Il est clair que les conservateurs iraniens sont un peu plus lucides dans leur perception du danger. Si leur approche économique et internationale est jugée dure et impopulaire, l’évolution de la situation régionale et internationale leur a donné raison à posteriori. Leur approche de la question nucléaire est aux antipodes de celle des réformateurs mais ils ont été obligés de composer jusqu’ici pour éviter une aggravation ou un affaiblissement de leur position. S’ils ont le soutien du Corps des Gardiens de la Révolution, lequel est favorable à une stratégie semblable à celle de la Corée du Nord dans les domaines nucléaire et balistique, ils sont de plus en plus mal vus par une proportion assez importante de la population qui n’en peut plus du régime de sanctions imposées par Washington.

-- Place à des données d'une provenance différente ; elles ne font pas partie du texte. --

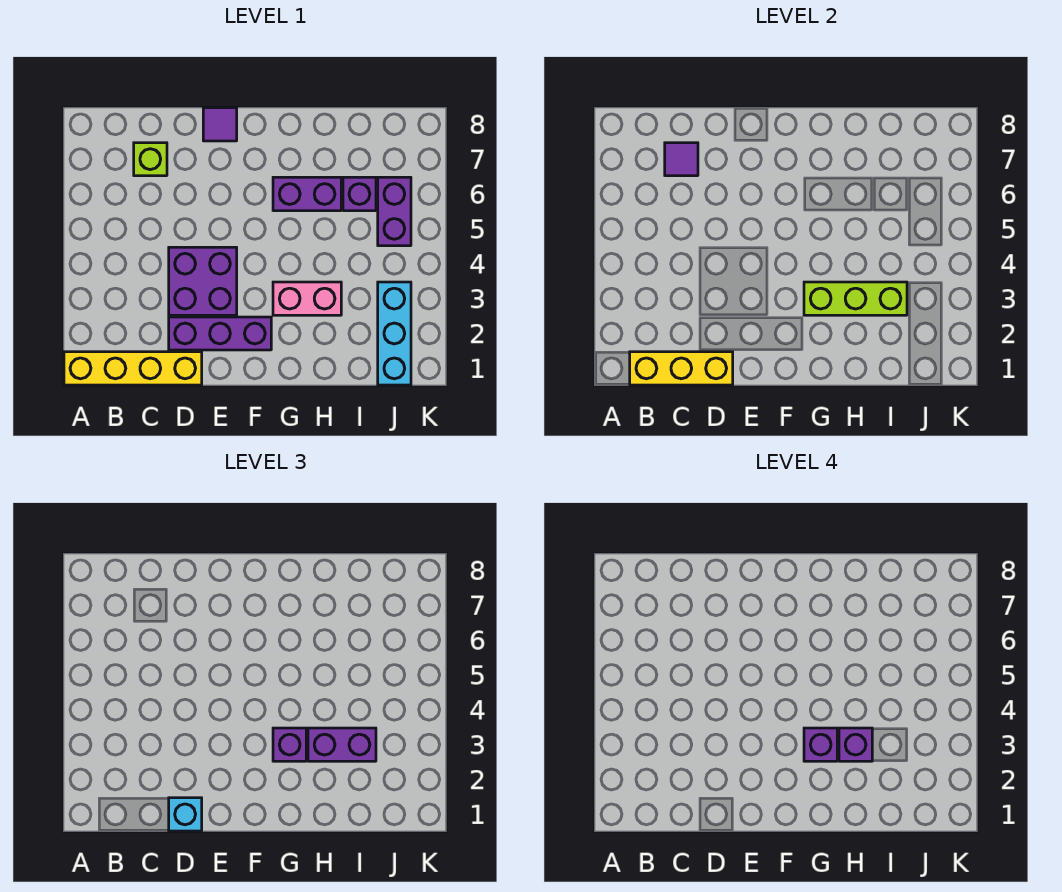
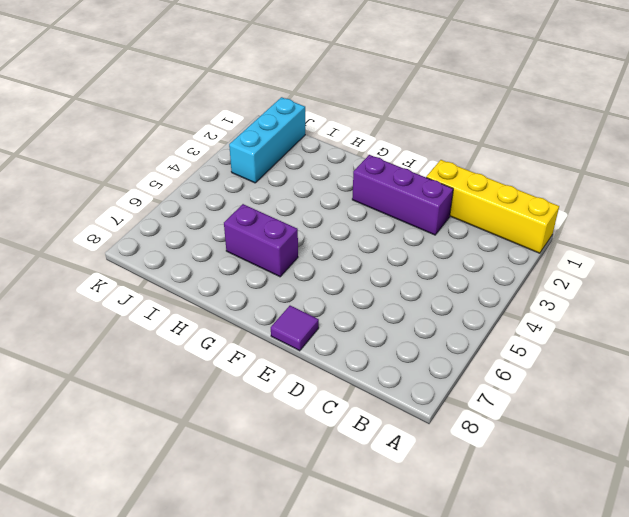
none -> lime brick C7 level 1
none -> purple brick D3:E4 level 1
none -> pink brick G3:H3 level 1

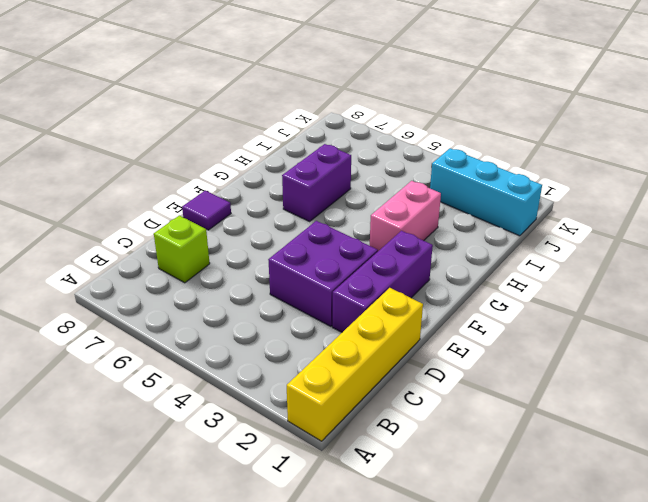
none -> purple brick I6 level 1
none -> purple brick J5:J6 level 1
none -> yellow brick B1:D1 level 2

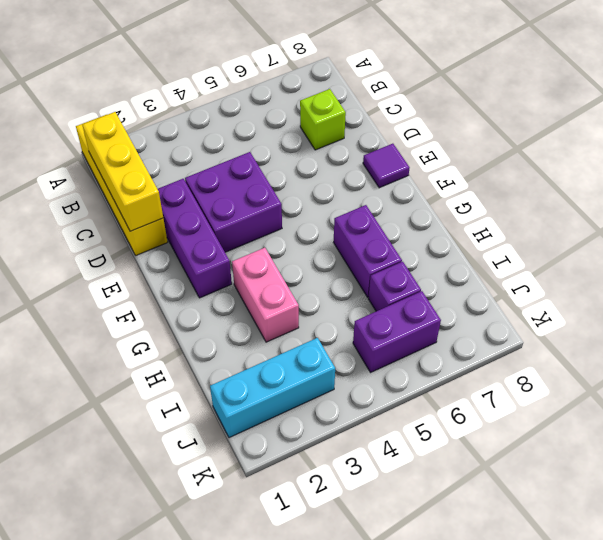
none -> purple tile C7 level 2
none -> lime brick G3:I3 level 2
none -> cyan brick D1 level 3

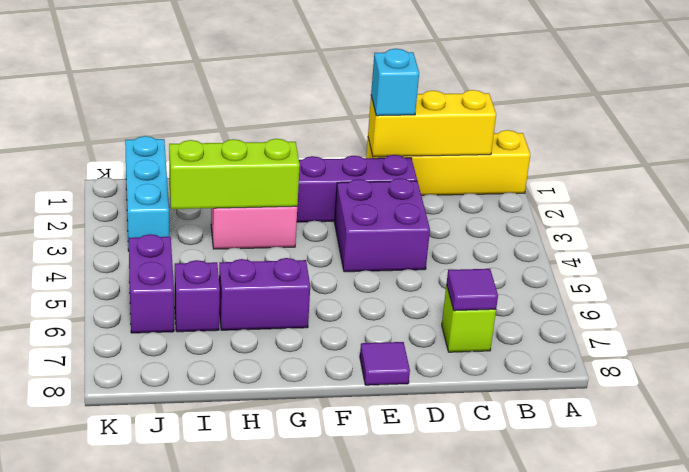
none -> purple brick G3 level 3
none -> purple brick H3:I3 level 3
none -> purple brick G3 level 4

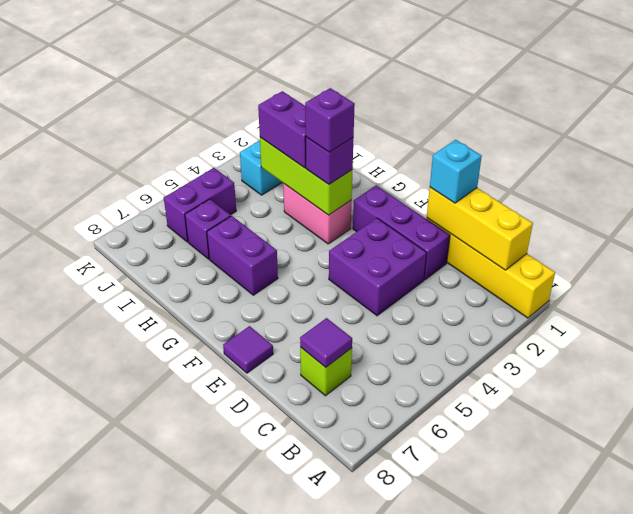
none -> purple brick H3 level 4

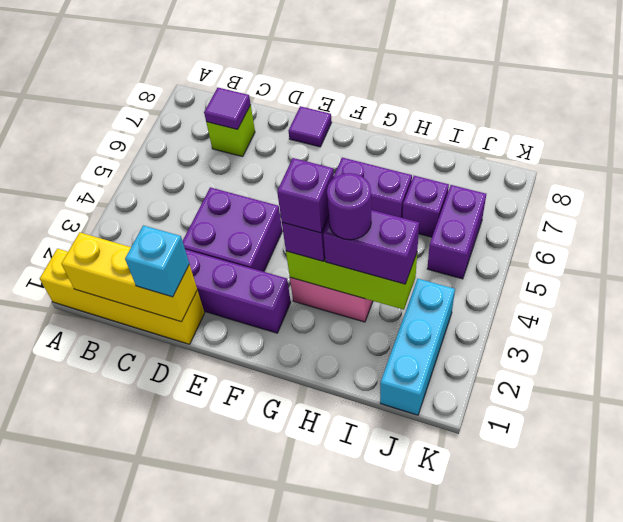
purple round brick H3 level 4 -> purple brick H3 level 4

Il est difficile de trouver un compromis acceptable lorsqu’un pays se retrouve ciblé de l’extérieur par une guerre hybride tout en étant engagés sur plusieurs fronts géopolitiques allant du Liban au Yémen en passant par la Syrie et l’Irak. La diplomatie iranienne, héritière de la brillante civilisation perse, est pourtant l’une des meilleures et des plus anciennes au monde. Les contingences de survie peuvent être compromis par des luttes d’intérêts de castes ou de classes. Ou encore l’influence de milieux d’affaires dont les valeurs du pays importent moins que les bénéfices commerciaux qu’ils engrangent et cela est une caractéristique fort commune à l’ensemble des États-Nation, y compris les premières puissances mondiales. Des puissances industrielles de premier ordre ont délocalisé l’ensemble de leur moyens de production et des services dans d’autres pays pour le profit de castes particulières et ce phénomène relève d’une réalité psychosociale et même psychologique d’un groupe d’individus prêts à tout pour réussir (s’enrichir toujours plus) dans une sorte de déterminisme historique immuable. C’est un dilemme aussi vieux que ne l’est l’histoire de l’humanité.

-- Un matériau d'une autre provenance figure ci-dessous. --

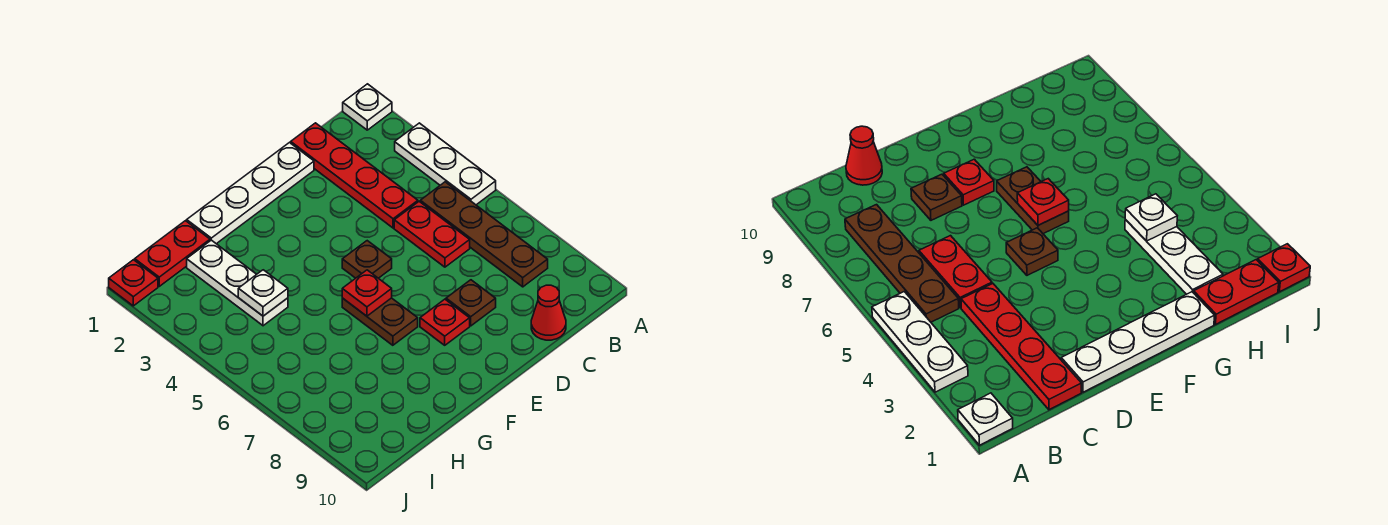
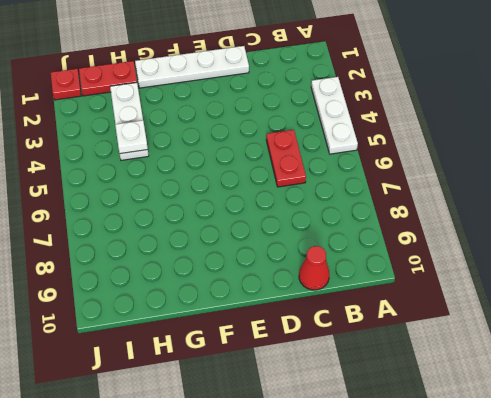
none -> white plate A1 level 1
none -> brown plate B5:B8 level 1
none -> red plate C1:C4 level 1

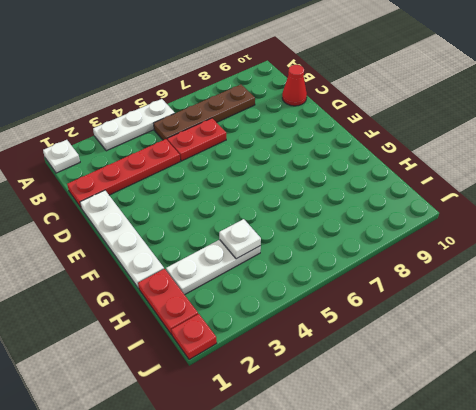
none -> brown plate D8 level 1
none -> brown plate E5 level 1
none -> red plate E8 level 1

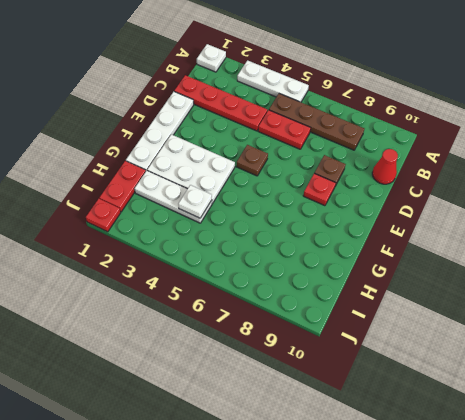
white plate F2:G4 level 1 -> none
none -> brown plate F6:F7 level 1
none -> red plate F6 level 2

L’Iran est un grand pays et saura trouver sa voie lorsque la menace atteindra un seuil où toute inertie sera aussi dangereuse que la poursuite de l’enrichissement de l’uranium. Aucun accord n’est fiable même à moyen terme dans un monde où ne prévaut plus le Droit international mais la force brute. C’est dur de l’admettre pour une espèce intelligente mais c’est la réalité d’un monde en déclin avancé. Les réformateurs iraniens rêvent d’une réalité boursière et capitaliste semblable à celle des Émirats Arabes Unis ou de l’Arabie Saoudite mais même un alignement de l’Iran sur l’orbite occidentale comme au temps du Shah ne prémunira pas ce pays d’une déstabilisation à laquelle rêvent ses ennemis depuis les années 50. Les récriminations ne servent pas à grand chose. La détermination et l’esprit de résistance sont les seuls facteurs de réussite des Iraniens. C’est la réalité des choses que les réformateurs de ce pays ne veulent pas admettre en dépit de la menace grandissante et des défis auxquels est confronté l’Iran en cette deuxième décade du XXIe siècle.